Re: [PSF-Community] Dangerous PyPI packages and PSF

2017-05-04 Thread Bruno Rocha
Interesting detail, the mentioned package
https://pypi.python.org/pypi/python-nation/1.0.1 was created and uploaded
by Jacob Kaplan Moss, so I guess this is intended to be a POC, to show PyPI
vulnerabilities or some Infosec experiment.

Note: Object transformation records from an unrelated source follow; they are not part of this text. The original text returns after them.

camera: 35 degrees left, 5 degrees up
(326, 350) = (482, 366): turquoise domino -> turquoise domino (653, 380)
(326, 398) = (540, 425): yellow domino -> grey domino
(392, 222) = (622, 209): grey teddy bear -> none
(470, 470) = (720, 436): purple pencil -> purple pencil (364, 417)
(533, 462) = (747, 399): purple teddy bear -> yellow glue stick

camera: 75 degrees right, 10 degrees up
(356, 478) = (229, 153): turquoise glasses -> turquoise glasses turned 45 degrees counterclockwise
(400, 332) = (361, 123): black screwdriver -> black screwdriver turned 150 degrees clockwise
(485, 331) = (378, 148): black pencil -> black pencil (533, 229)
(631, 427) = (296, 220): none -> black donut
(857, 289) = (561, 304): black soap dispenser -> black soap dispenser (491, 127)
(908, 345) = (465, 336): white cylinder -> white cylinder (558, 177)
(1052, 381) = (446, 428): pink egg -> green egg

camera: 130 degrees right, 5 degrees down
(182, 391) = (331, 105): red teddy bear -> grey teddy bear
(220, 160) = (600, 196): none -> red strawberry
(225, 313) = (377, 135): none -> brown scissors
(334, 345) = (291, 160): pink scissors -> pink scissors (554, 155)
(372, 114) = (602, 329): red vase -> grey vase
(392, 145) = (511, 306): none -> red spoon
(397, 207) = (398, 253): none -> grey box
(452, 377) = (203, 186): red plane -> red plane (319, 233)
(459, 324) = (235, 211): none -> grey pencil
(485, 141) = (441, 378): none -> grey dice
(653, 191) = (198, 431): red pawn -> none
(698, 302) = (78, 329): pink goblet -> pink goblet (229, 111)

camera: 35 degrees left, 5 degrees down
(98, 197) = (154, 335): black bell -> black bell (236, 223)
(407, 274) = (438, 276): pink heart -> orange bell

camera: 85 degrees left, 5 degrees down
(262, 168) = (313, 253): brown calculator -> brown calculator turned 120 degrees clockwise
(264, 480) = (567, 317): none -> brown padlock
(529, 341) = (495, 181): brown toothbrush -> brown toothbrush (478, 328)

On Thu, May 4, 2017 at 8:41 PM, Bruno Rocha  wrote:

> Hi,
>
> I just read this on reddit[0], a thread asking if PyPI packages are
> audited and somebody pointed the `python-nation`[1] which is a harmful and
> useless module, installing itself and sending the `/etc/passwd` content to
> external endpoint.
>
> The app receiving the data is hosted at http://python-nation.herokuapp.com
>
> and as the PSF mission [2] says
>
> The mission of the Python Software Foundation is to promote, protect, and
> advance the Python programming language
>
> I wonder if there are some workgroup at PSF to handle this? and not only
> the specific case of `python-nation` which should be deleted and the user
> banned maybe, But also to handle the audit of other packages?
>
>
> [0] https://www.reddit.com/r/Python/comments/697da2/does_pyp
> i_review_code_thats_uploaded/
> [1] https://www.reddit.com/r/Python/comments/697da2/does_pyp
> i_review_code_thats_uploaded/dh4uyf8/
> [2] https://www.python.org/psf/mission/
>
>
> Cheers,
>
> --
>
> *Bruno Rocha - @rochacbruno *
> http://brunorocha.org
>
>


-- 

*Bruno Rocha - @rochacbruno *
http://brunorocha.org
___
PSF-Community mailing list
PSF-Community@python.org
https://mail.python.org/mailman/listinfo/psf-community


[PSF-Community] Dangerous PyPI packages and PSF

2017-05-04 Thread Bruno Rocha
Hi,

I just read this on reddit[0], a thread asking if PyPI packages are audited
and somebody pointed the `python-nation`[1] which is a harmful and useless
module, installing itself and sending the `/etc/passwd` content to external
endpoint.

The app receiving the data is hosted at http://python-nation.herokuapp.com

and as the PSF mission [2] says

The mission of the Python Software Foundation is to promote, protect, and
advance the Python programming language

I wonder if there are some workgroup at PSF to handle this? and not only
the specific case of `python-nation` which should be deleted and the user
banned maybe, But also to handle the audit of other packages?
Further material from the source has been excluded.